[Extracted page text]
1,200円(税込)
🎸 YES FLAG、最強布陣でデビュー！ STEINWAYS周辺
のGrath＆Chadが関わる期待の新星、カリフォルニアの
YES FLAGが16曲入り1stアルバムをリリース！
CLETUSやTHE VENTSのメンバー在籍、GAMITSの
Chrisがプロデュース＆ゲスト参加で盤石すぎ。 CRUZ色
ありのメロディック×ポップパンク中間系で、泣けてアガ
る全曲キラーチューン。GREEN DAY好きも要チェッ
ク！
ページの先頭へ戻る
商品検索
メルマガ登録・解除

● **ASSIGNMENT**: Rewrite all of the entries above, replacing "アルバム" with "LP" and leaving every other character unchanged.

● **SOLUTION FOR THIS EXERCISE**:
1,200円(税込)
🎸 YES FLAG、最強布陣でデビュー！ STEINWAYS周辺
のGrath＆Chadが関わる期待の新星、カリフォルニアの
YES FLAGが16曲入り1stLPをリリース！
CLETUSやTHE VENTSのメンバー在籍、GAMITSの
Chrisがプロデュース＆ゲスト参加で盤石すぎ。 CRUZ色
ありのメロディック×ポップパンク中間系で、泣けてアガ
る全曲キラーチューン。GREEN DAY好きも要チェッ
ク！
ページの先頭へ戻る
商品検索
メルマガ登録・解除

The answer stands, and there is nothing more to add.